How to skip SSL certificate verification in cURL

HTTPS requests can fail before the first byte of application data arrives when the server certificate is expired, signed by an unknown certificate authority, or issued for a different host name. Temporarily skipping that check can confirm whether the endpoint itself is reachable or whether the failure is limited to TLS identity validation.

For HTTPS transfers, cURL normally verifies both the certificate chain and the hostname in the URL before it accepts the connection. --insecure, or -k, tells cURL to continue without those checks, while HTTPS proxies keep a separate verification path that uses --proxy-insecure instead.
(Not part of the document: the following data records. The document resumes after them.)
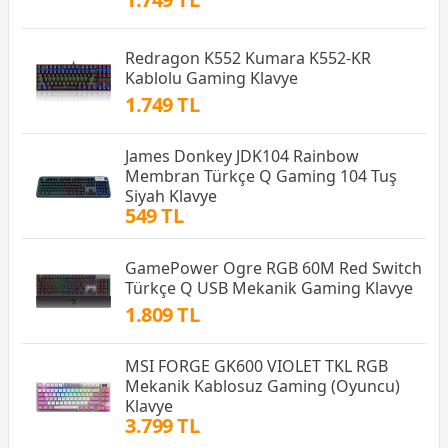
Redragon K552 Kumara K552-KR
Kablolu Gaming Klavye
1.749 TL
James Donkey JDK104 Rainbow
Membran Türkçe Q Gaming 104 Tuş
Siyah Klavye
549 TL
GamePower Ogre RGB 60M Red Switch
Türkçe Q USB Mekanik Gaming Klavye
1.809 TL
MSI FORGE GK600 VIOLET TKL RGB
Mekanik Kablosuz Gaming (Oyuncu)
Klavye
3.799 TL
That bypass keeps encryption in place but removes proof that the remote endpoint is really the intended server, so credentials, tokens, cookies, and response data can be intercepted or spoofed. Current curl documentation also warns that an insecure session can store and later reuse HSTS or Alt-Svc information from a malicious server, so keep the flag temporary and return to normal verification as soon as testing is finished.

Steps to skip SSL certificate verification in cURL:

  1. Reproduce the certificate-verification failure against the exact HTTPS URL before adding any bypass.
    $ curl --silent --show-error https://api.staging.example.net/health -o /dev/null
    curl: (60) SSL: no alternative certificate subject name matches target host name 'api.staging.example.net'
    More details here: https://curl.se/docs/sslcerts.html
    
    curl failed to verify the legitimacy of the server and therefore could not
    establish a secure connection. To learn more about this situation and
    how to fix it, please visit the web page mentioned above.
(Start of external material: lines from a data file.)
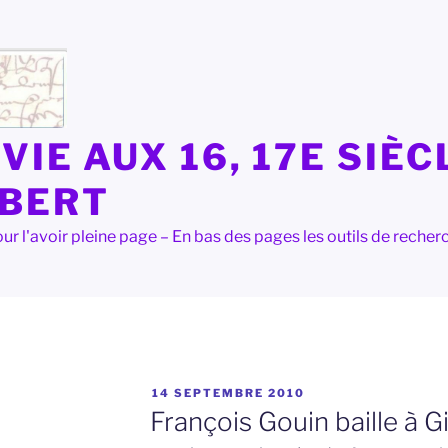
VIE AUX 16, 17E SIÈC
LBERT
e pour l'avoir pleine page – En bas des pages les outils de rec
PUBLIÉ
14 SEPTEMBRE 2010
LE
François Gouin baille à Gil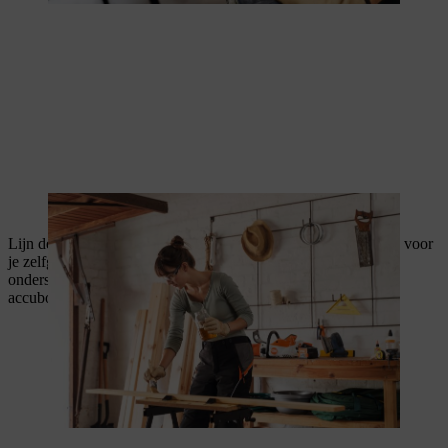
Een milieuvriendelijke olie is hierbij natuurlijk ideaal.
Lijn de houten delen uit om te beginnen met de dakconstructie voor
je zelfgemaakte tomatenkas. Schroef eerst de 5 latten voor de
onderste dakconstructie (3x lang, 2x kort) vast met de
accuboormachine.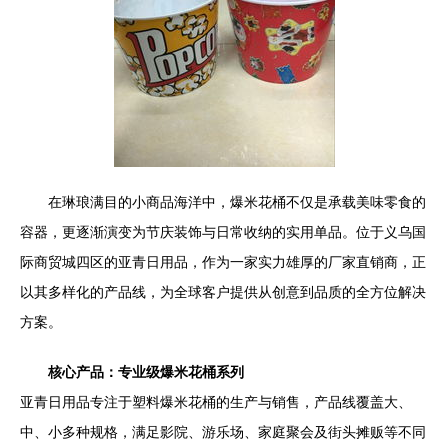
在琳琅满目的小商品海洋中，爆米花桶不仅是承载美味零食的
容器，更逐渐演变为节庆装饰与日常收纳的实用单品。位于义乌国
际商贸城四区的亚青日用品，作为一家实力雄厚的厂家直销商，正
以其多样化的产品线，为全球客户提供从创意到品质的全方位解决
方案。
核心产品：专业级爆米花桶系列
亚青日用品专注于塑料爆米花桶的生产与销售，产品线覆盖大、
中、小多种规格，满足影院、游乐场、家庭聚会及街头摊贩等不同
    curl: (60) is the common certificate-validation failure exit code; the text after it varies by TLS backend and by the exact certificate problem.

  2. Repeat the same request with --insecure or -k only when the goal is to prove that the server can answer once certificate checks are skipped.
    $ curl --silent --show-error --insecure https://api.staging.example.net/health
    {
      "status": "ok",
      "service": "orders-api",
      "environment": "staging"
    }

    A successful response here proves reachability, not server identity.

  3. Capture the strict failure as an exit code when the result needs to feed a script or CI log.
    $ curl --silent --show-error https://api.staging.example.net/health -o /dev/null || printf 'verify-failed=%s\n' $?
    curl: (60) SSL: no alternative certificate subject name matches target host name 'api.staging.example.net'
    verify-failed=60

    Exit code 60 shows that cURL rejected the server during certificate verification before it accepted any HTTP response.

  4. Check the same URL with --insecure and print the HTTP status to confirm that the application can answer once verification is bypassed.
    $ curl --silent --show-error --insecure https://api.staging.example.net/health -o /dev/null --write-out 'response_code=%{response_code}\n'
    response_code=200

    Use --proxy-insecure separately when the certificate problem is on an HTTPS proxy connection instead of on the destination server.